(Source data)
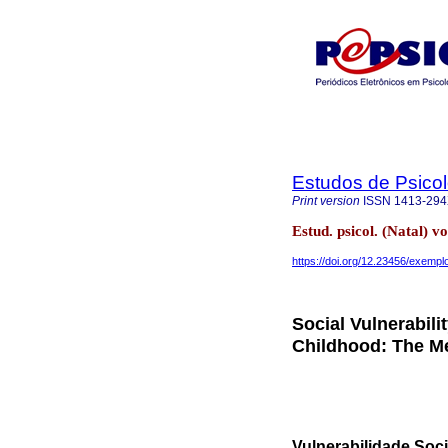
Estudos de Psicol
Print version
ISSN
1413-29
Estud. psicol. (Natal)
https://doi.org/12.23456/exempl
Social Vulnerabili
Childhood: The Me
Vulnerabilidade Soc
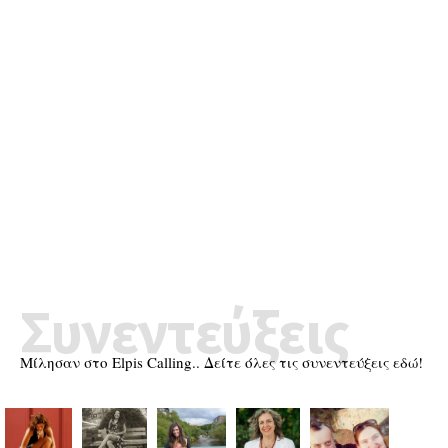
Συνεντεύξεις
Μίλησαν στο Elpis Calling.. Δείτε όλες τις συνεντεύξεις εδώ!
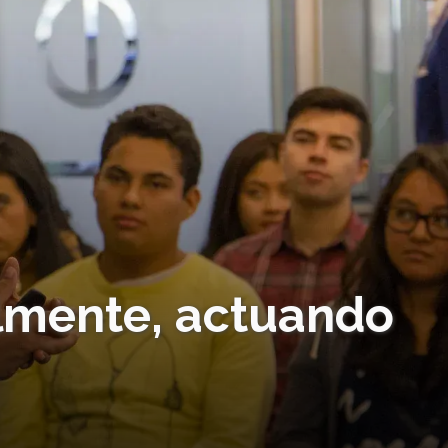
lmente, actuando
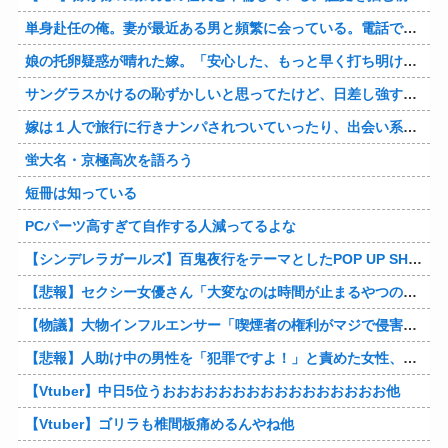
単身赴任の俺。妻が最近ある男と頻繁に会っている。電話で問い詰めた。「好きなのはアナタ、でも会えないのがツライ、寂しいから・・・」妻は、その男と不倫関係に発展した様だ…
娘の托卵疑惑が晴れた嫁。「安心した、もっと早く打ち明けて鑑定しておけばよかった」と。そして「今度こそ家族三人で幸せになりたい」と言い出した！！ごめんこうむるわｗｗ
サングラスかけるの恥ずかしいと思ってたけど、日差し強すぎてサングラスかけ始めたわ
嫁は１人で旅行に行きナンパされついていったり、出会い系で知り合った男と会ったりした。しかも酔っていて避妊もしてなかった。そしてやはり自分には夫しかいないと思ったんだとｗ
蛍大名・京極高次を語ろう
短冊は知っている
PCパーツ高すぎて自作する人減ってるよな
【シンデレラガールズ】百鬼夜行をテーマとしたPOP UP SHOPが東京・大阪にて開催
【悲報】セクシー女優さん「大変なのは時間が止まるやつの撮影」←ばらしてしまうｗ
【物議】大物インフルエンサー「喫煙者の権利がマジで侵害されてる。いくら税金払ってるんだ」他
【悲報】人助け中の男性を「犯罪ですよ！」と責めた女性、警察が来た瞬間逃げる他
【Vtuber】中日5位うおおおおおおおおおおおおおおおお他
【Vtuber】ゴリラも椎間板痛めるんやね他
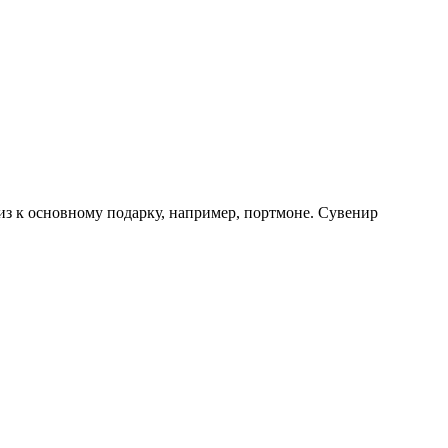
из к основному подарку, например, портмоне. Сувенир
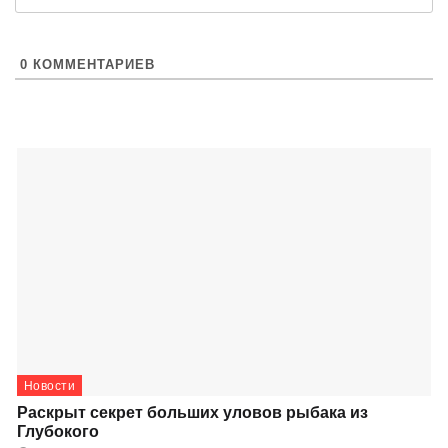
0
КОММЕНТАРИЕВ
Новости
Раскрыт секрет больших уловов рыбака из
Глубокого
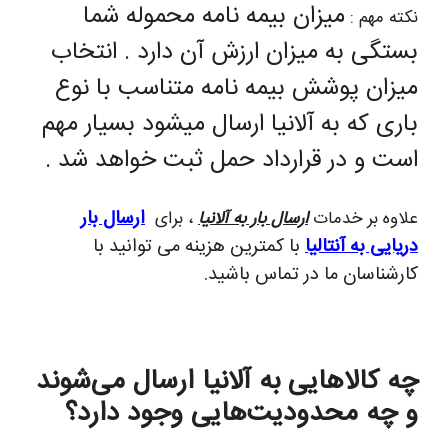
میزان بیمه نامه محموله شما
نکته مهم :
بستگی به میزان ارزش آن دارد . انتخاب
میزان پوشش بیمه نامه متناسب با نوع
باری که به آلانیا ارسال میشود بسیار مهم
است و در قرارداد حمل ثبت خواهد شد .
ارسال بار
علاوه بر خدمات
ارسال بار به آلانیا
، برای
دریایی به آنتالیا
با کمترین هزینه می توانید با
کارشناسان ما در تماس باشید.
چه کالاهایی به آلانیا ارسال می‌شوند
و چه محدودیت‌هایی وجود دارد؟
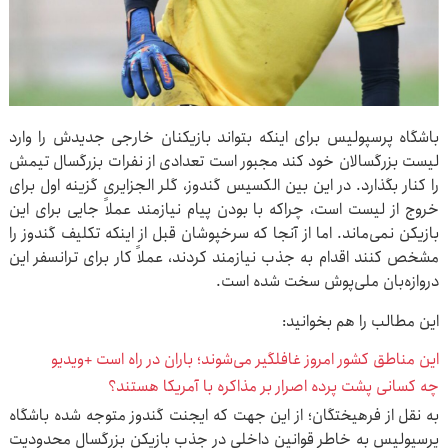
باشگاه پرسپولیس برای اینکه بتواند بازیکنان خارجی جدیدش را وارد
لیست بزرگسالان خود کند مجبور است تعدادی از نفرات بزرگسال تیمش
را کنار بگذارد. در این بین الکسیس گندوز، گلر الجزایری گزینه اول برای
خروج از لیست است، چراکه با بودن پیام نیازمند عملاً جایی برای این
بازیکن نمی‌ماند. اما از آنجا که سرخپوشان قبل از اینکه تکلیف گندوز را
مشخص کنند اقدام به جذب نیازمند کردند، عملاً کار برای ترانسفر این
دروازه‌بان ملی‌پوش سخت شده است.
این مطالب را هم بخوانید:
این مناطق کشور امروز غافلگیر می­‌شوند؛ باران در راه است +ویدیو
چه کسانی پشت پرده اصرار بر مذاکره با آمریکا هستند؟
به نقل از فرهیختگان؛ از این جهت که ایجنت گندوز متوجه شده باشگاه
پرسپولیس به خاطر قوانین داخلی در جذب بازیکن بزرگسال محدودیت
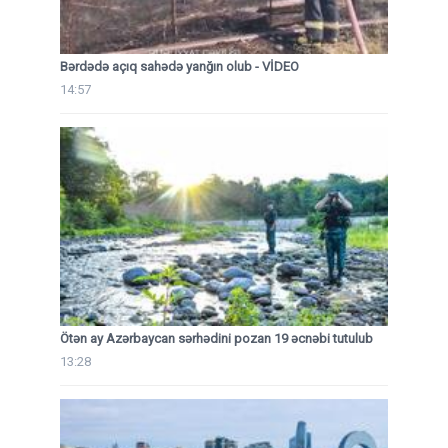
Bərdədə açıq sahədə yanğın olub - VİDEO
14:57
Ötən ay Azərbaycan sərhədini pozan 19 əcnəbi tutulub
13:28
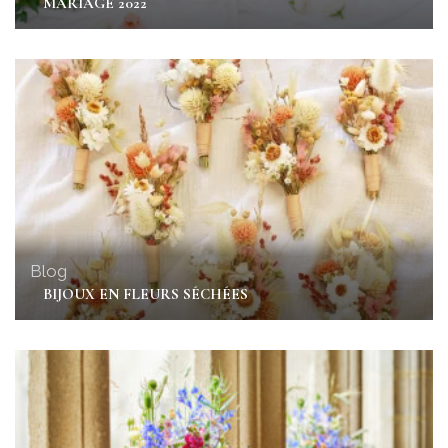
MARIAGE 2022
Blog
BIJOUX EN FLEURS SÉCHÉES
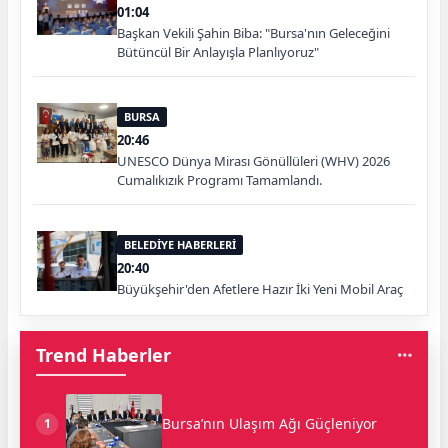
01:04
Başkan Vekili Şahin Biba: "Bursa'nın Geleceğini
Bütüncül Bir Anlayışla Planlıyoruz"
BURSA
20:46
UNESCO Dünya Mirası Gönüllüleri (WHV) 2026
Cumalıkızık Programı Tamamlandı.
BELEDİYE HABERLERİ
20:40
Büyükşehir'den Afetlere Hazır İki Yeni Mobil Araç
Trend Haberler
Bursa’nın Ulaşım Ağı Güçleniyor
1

ASSIGNMENT: Return every line of the entries above that contains the string "عملا". Treat uppercase and lowercase as distinct.

EXERCISE RESULT:
خروج از لیست است، چراکه با بودن پیام نیازمند عملاً جایی برای این
مشخص کنند اقدام به جذب نیازمند کردند، عملاً کار برای ترانسفر این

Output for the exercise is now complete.